Sometimes inviting a family member or close friend to the meeting (after arranging this with the professional) can be very helpful. That individual may be able to provide insights about yourself, that in the depressed state, you have forgotten. The friend or family member may become a part of the treatment strategy.
Be open-minded to different treatments. Ask the professional to explain in detail anything that is confusing. Ask the professional to explain his treatment philosophy and his approach to depression, in particular. Ask for suggestions about additional resources that may be available to help yourself emerge from the depression. Ask for recommendations about reading materials. Dont be embarrassed to ask the professional about his (her) credentials, years of experience in practice, and success rate in treating individuals with depression
See. You have already taken charge. In fact, by reading this monograph and getting to this point, even if you have skimmed it, you have already taken an active step. So continue to be active and follow the path of mental and physical activity back to your old self.

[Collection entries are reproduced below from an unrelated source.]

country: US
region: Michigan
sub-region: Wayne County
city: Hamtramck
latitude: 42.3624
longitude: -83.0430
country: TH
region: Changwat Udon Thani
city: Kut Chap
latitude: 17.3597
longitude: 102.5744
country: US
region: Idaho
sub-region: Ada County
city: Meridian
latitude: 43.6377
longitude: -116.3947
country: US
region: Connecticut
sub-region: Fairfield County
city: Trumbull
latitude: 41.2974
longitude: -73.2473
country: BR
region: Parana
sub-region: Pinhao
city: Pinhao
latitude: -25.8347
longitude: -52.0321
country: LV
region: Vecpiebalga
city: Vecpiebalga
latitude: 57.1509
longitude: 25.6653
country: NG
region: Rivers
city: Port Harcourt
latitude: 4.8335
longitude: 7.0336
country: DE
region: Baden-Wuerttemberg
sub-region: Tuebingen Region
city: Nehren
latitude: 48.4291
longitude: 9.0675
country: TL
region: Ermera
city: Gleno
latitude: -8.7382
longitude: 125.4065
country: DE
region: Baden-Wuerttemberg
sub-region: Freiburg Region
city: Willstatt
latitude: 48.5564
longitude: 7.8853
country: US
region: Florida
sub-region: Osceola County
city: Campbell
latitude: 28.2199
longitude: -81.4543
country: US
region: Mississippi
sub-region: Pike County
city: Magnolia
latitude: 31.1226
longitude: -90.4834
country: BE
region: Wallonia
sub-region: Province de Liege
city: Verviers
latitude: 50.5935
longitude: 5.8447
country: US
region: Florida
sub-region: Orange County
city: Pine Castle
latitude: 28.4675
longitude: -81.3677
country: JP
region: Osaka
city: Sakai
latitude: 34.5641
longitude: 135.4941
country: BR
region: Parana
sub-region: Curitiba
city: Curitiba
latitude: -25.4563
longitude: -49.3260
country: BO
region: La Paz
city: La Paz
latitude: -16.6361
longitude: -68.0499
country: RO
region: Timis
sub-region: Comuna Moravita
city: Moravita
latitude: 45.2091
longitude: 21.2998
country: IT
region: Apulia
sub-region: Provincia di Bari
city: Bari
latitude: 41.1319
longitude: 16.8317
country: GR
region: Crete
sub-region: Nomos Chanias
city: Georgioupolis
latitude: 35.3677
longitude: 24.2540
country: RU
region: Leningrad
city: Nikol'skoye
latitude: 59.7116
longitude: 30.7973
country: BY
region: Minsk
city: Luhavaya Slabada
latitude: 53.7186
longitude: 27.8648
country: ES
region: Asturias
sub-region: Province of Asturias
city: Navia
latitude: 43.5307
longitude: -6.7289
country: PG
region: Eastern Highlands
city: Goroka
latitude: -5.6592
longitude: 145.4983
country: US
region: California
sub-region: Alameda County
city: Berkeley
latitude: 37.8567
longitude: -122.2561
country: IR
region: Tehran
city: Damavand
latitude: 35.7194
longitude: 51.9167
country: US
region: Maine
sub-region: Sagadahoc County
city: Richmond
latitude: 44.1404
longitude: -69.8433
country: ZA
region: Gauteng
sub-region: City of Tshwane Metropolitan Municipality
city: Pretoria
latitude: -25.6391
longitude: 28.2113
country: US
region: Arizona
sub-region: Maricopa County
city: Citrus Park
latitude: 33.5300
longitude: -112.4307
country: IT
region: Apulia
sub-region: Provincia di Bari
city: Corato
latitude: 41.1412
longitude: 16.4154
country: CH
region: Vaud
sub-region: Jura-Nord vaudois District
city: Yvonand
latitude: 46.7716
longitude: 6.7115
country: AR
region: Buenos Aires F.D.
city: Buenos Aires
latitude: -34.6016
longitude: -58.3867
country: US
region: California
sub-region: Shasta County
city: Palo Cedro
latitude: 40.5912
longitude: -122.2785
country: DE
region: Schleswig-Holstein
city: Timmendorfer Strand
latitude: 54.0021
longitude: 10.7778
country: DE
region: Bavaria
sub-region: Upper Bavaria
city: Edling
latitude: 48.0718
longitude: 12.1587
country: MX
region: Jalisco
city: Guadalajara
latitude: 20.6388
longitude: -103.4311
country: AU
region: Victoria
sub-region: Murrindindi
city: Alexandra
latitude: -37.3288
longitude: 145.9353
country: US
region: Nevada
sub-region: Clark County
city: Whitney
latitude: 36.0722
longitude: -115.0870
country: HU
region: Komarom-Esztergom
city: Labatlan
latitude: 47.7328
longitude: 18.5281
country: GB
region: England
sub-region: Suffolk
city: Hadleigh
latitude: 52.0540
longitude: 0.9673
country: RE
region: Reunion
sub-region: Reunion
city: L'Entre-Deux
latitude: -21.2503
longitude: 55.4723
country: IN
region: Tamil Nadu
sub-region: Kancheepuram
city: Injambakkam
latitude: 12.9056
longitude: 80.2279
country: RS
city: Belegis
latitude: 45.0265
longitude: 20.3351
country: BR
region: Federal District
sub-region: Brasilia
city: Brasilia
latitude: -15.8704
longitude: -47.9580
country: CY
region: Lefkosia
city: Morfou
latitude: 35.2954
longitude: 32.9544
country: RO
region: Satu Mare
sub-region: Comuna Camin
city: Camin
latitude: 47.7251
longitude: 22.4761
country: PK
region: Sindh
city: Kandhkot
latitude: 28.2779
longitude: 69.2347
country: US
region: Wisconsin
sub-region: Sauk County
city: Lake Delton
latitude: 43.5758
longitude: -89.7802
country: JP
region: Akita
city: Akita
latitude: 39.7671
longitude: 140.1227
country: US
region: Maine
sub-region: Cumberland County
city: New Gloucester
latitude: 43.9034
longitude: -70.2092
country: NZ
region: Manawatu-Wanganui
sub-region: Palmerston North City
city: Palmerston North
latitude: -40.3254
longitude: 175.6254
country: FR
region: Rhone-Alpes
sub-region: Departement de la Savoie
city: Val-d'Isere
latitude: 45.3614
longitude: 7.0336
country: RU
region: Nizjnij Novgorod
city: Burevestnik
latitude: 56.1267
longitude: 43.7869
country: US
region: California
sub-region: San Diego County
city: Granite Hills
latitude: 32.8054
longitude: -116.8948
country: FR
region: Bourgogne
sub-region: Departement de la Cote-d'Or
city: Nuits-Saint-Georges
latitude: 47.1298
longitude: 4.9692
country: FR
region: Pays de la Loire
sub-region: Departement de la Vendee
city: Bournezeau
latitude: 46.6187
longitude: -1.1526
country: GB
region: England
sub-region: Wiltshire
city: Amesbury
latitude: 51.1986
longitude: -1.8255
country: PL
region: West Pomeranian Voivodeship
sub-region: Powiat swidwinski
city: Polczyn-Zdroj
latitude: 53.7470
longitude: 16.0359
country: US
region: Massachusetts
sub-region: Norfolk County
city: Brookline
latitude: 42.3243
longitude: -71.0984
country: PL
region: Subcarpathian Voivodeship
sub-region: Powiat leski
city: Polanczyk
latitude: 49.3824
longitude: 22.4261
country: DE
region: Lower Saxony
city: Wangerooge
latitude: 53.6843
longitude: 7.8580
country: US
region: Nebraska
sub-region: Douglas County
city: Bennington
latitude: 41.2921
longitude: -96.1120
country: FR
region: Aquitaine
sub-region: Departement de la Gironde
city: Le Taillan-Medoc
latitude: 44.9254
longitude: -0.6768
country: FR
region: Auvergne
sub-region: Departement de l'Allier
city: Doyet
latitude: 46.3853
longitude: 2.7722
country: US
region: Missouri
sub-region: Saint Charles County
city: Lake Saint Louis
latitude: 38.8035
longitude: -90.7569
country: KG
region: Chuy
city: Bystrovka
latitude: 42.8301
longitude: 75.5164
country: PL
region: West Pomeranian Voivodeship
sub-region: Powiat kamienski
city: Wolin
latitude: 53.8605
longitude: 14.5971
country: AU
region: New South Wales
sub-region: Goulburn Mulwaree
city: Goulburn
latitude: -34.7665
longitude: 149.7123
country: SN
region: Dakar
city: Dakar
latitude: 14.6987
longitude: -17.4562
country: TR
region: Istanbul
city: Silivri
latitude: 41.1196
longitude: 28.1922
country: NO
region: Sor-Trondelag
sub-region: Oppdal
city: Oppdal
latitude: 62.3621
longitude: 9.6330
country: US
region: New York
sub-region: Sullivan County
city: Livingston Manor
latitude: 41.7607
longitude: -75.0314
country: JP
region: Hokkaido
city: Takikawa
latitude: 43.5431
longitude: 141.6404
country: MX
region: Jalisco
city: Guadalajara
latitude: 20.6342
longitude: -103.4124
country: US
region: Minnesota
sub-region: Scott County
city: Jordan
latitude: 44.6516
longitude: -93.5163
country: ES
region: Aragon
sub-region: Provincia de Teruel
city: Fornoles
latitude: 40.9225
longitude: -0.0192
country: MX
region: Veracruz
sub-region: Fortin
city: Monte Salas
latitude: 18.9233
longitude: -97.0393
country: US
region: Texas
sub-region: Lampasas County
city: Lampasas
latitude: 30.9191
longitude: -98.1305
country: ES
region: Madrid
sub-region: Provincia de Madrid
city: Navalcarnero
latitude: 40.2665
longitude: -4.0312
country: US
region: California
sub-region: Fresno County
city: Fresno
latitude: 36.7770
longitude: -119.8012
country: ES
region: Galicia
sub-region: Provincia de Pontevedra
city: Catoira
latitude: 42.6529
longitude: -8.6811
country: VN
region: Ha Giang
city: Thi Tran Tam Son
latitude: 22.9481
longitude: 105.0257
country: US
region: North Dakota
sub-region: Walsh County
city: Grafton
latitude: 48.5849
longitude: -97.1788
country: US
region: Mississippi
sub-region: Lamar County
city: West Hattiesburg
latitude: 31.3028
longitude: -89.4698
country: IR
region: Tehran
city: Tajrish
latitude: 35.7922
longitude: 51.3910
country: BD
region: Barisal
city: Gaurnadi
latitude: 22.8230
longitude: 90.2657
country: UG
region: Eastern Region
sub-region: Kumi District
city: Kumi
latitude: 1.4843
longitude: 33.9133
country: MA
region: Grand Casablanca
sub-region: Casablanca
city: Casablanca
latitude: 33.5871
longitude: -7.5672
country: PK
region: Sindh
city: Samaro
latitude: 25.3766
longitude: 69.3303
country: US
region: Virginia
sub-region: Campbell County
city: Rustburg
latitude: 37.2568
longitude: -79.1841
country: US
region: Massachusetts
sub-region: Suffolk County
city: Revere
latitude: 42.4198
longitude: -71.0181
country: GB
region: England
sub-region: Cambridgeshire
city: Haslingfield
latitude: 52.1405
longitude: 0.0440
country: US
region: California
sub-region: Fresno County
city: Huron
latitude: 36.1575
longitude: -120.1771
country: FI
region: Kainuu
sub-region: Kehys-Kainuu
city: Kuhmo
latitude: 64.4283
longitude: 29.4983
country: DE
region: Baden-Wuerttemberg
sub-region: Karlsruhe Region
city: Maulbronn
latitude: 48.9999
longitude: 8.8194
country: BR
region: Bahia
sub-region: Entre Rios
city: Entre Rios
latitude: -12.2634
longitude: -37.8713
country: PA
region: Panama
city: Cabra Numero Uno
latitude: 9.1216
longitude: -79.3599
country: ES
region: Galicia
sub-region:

It is my hope that this monograph has provided a better understanding of the nature of depression. It is likely that there will be many new medications, with fewer side effects than the current medications, to help psychiatrists treat individuals with depressive disorders. In addition, there will probably be many new techniques for treating depression by means we cannot imagine. In the meanwhile, it is important to benefit from all that is known about treating depression. There is no point in suffering needlessly.